More details of the study including an update with data from the 2000 growing season can be found on the Internet, under the link to annual reports, at http://www.ag.ndsu.nodak.edu/dickinso/. – Tracy Sayler
High Plains Planting Timeframe
General recommendations for sunflower planting in South Dakota is mid May to early June, according to Kathleen Grady, South Dakota State University oilseed breeder. “Many wait to plant sunflower until soybeans and corn are planted. That’s not necessarily what we recommend, but that’s what they do. It depend on their crop mix. If sunflower is a main crop, then they give it more attention,” she says.
Oil is generally more affected by late planting than yield, says Grady, pointing to a past study she conducted which indicated that oil content begins to decline in sunflower planted after June 15, and that yield begins to drop in sunflower planted late June. “Although not always. It depends on the year and the environment. But generally, it’s best to plant before June 15 to maximize yield and oil.”

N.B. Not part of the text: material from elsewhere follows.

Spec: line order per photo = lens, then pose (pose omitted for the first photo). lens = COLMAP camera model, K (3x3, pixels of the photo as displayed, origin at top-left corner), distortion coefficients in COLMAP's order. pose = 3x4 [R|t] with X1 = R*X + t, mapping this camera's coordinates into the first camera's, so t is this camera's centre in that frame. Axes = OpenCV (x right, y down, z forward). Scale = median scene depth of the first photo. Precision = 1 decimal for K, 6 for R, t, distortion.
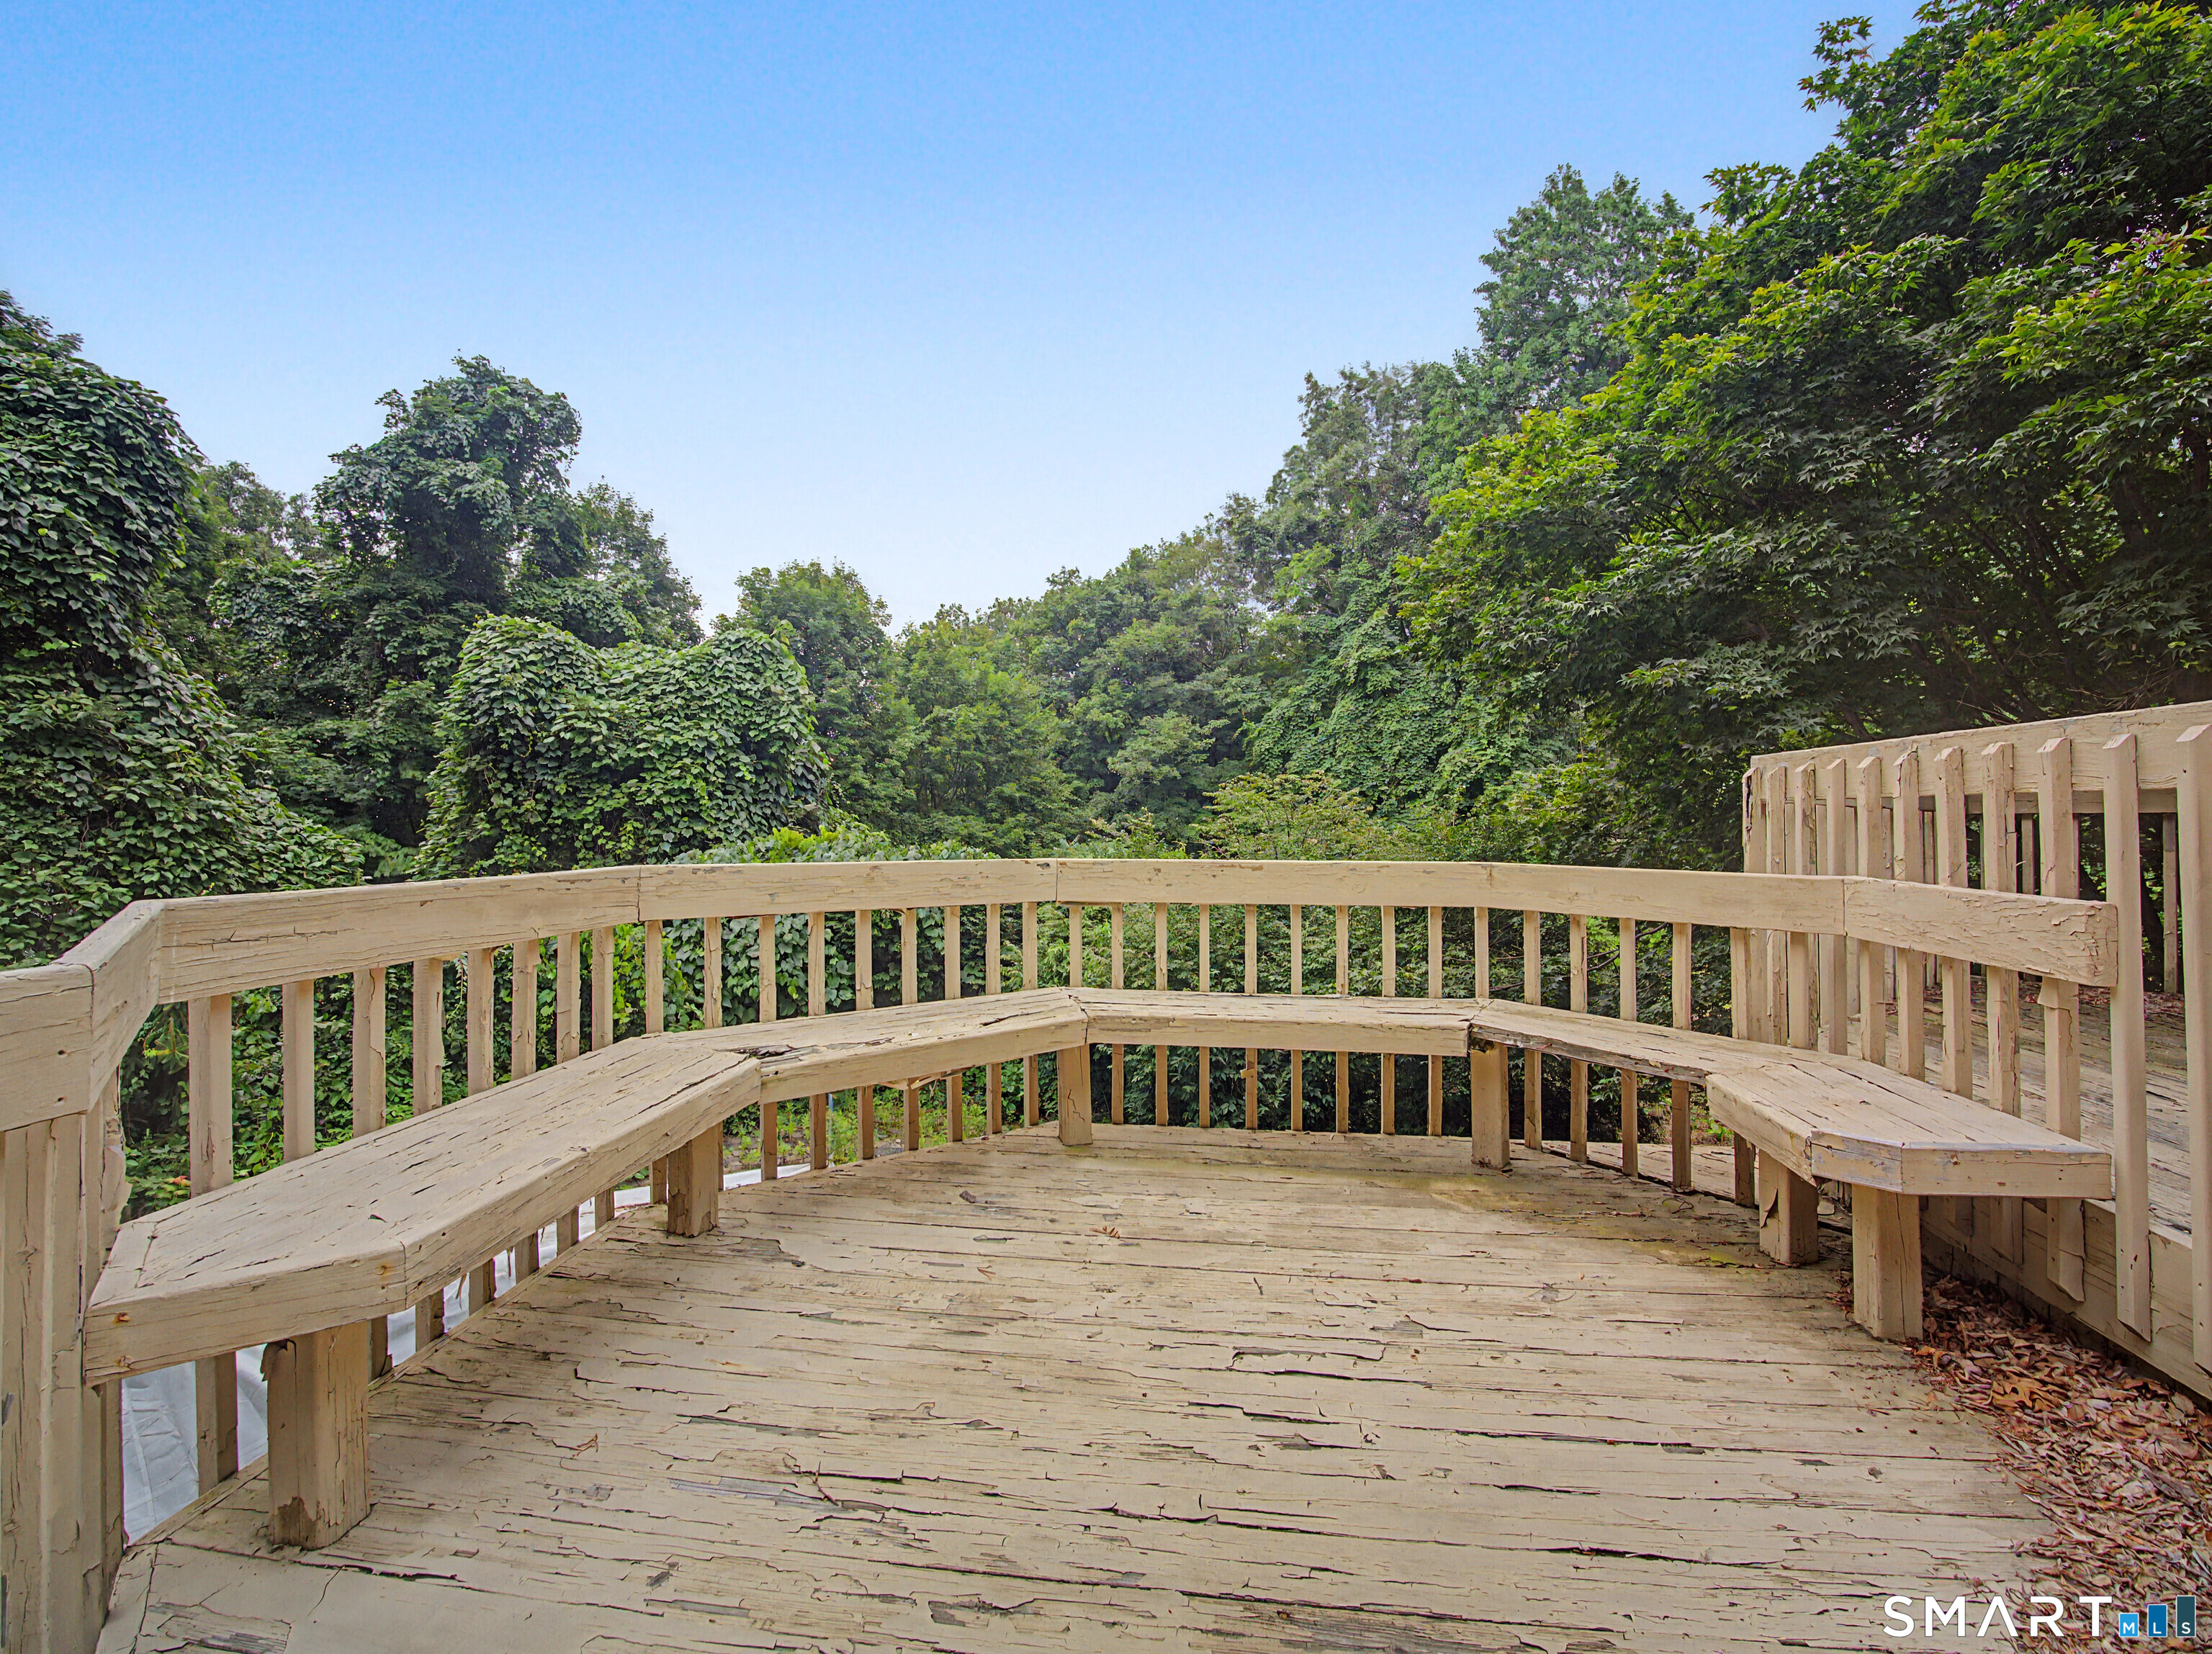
lens RADIAL K [[1020.9, 0, 1099.4], [0, 1020.9, 816.5], [0, 0, 1]] dist [-0.017775, -0.000944]
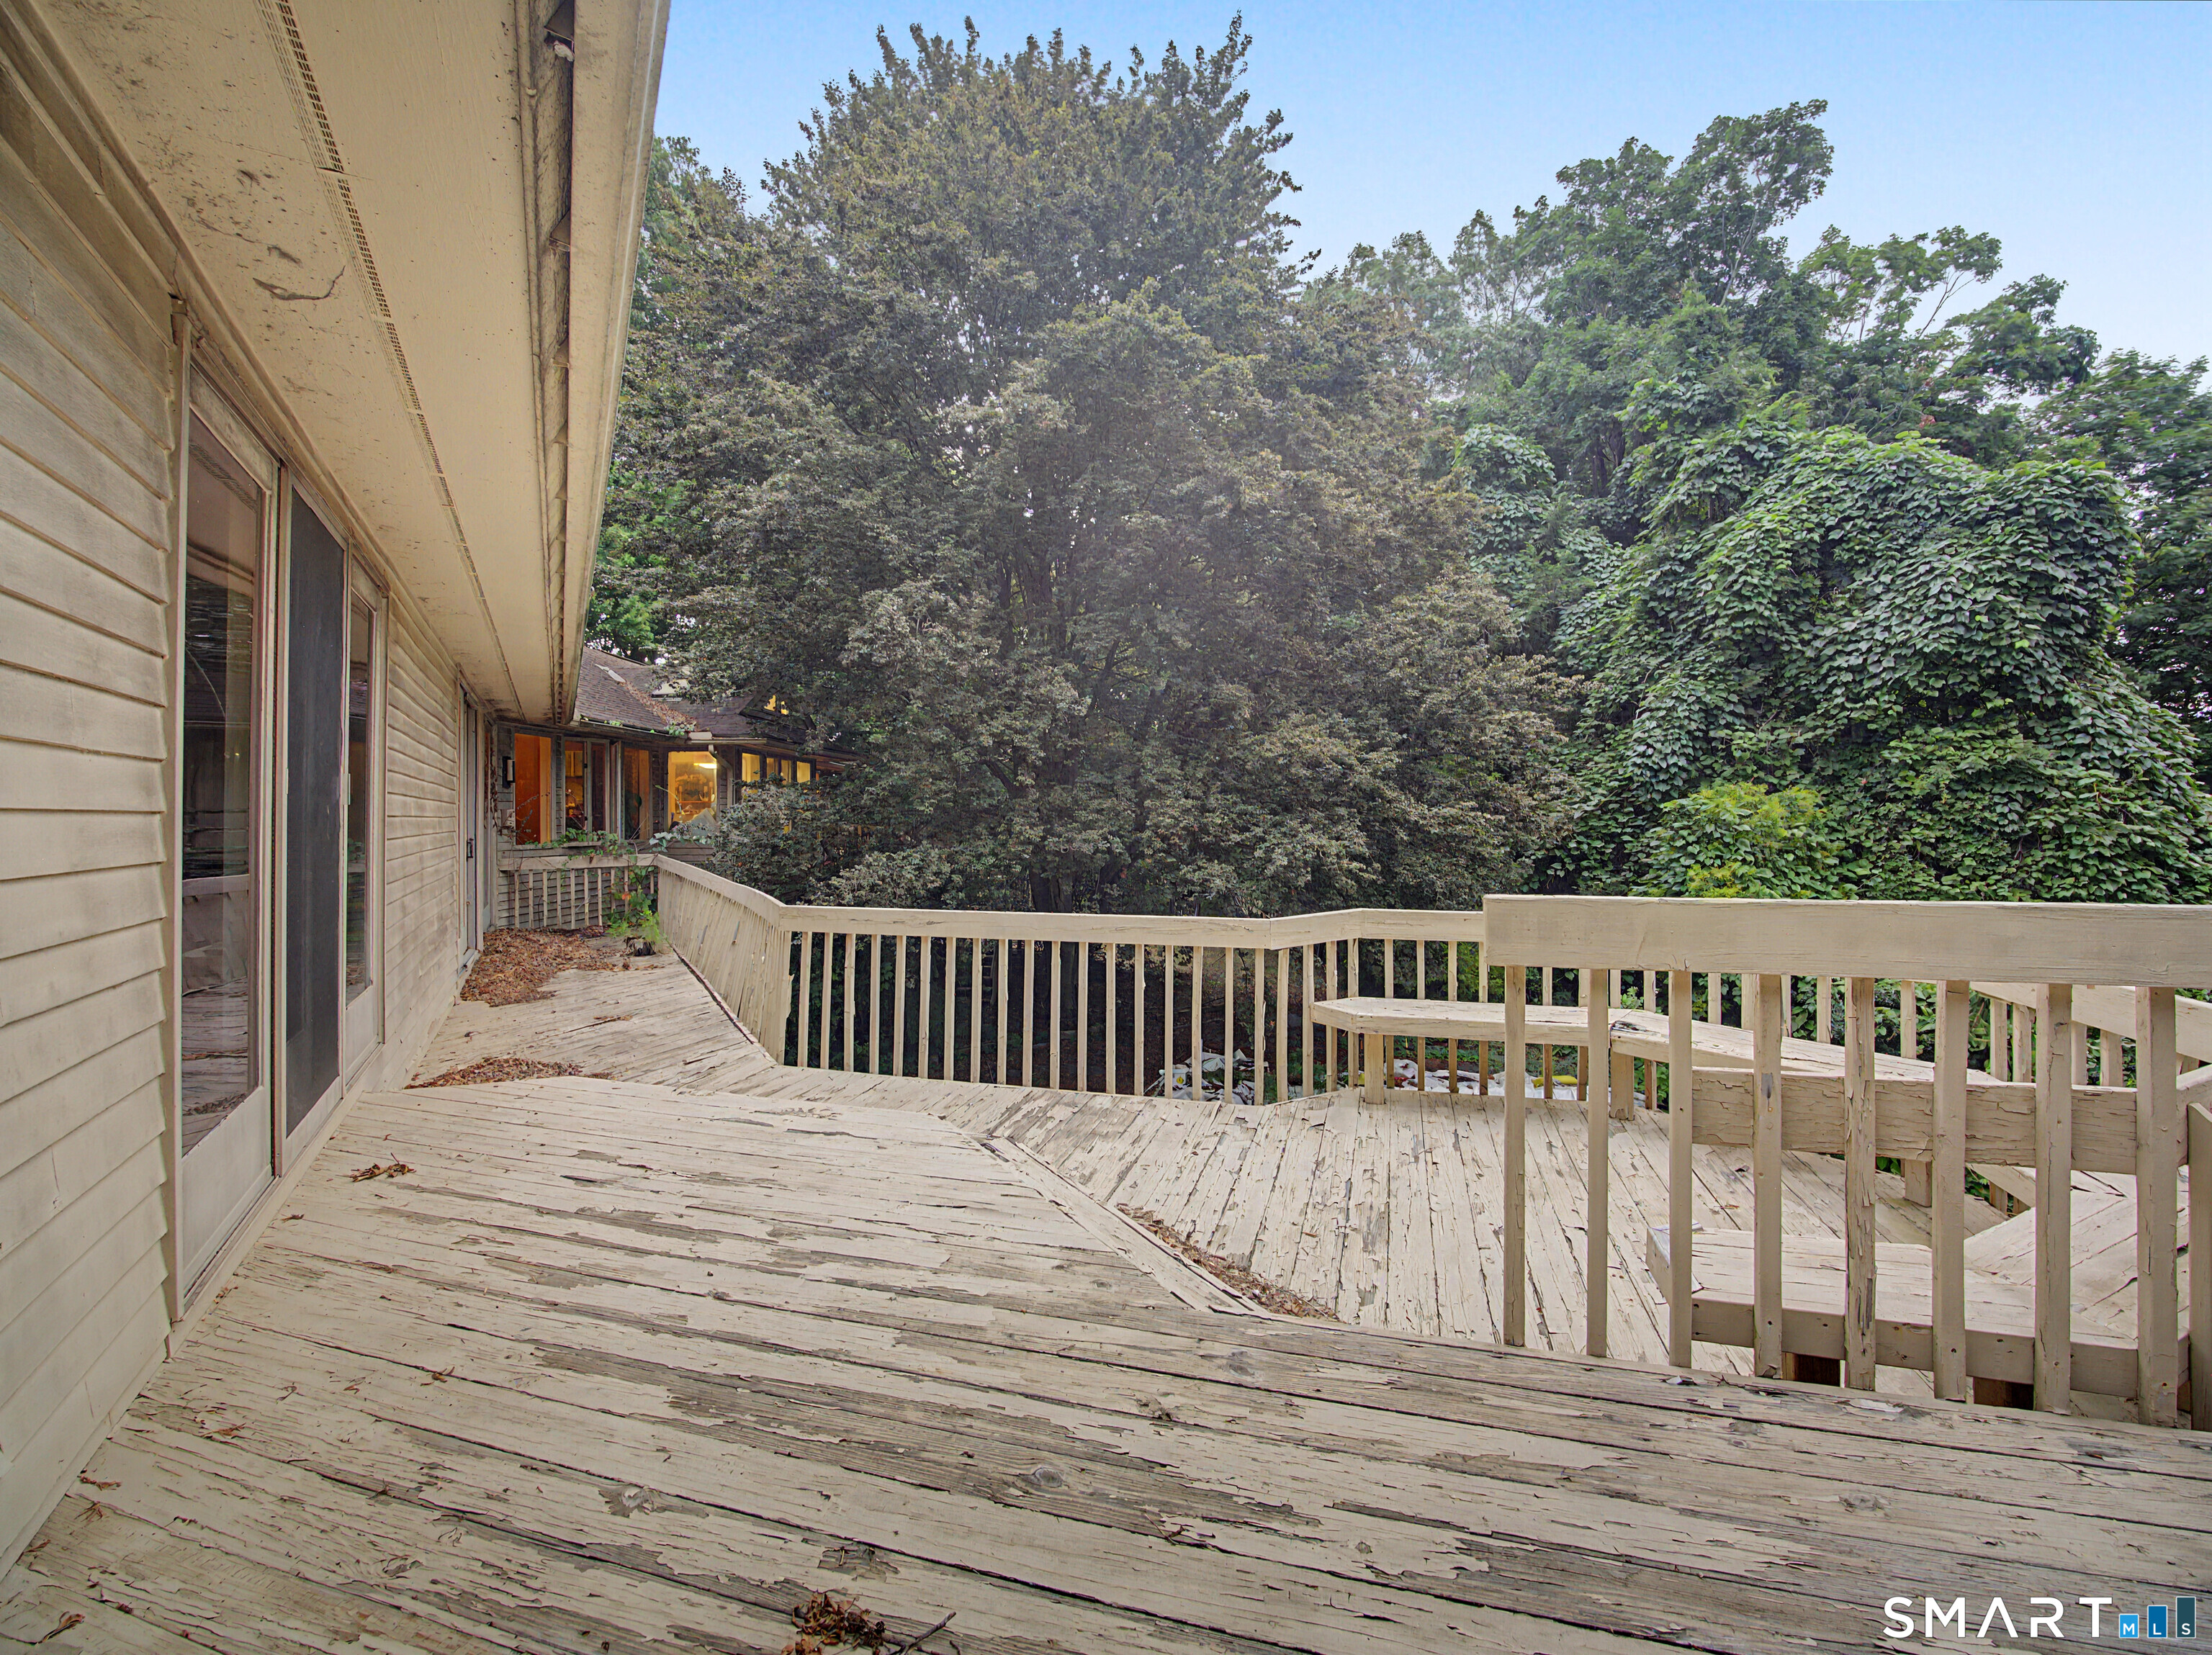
lens RADIAL K [[1020.8, 0, 1099.4], [0, 1020.8, 817.1], [0, 0, 1]] dist [-0.017775, -0.000944]
pose [[-0.168205, 0.002114, -0.985750, 0.389342], [0.006093, 0.999981, 0.001104, -0.035644], [0.985733, -0.005821, -0.168214, 0.095344]]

Sunflower can be planted in Kansas from early May to late June, according to the Kansas State University Extension Service. Generally, irrigated sunflower is planted in May and dryland sunflower during the first three weeks of June, according to KSU. Early plantings often result in larger seed size and higher oil, but they encounter more insect problems, and may require treatment. Conversely, late June and early July plantings are prone to smaller seed and lower oil, but fewer insect problems.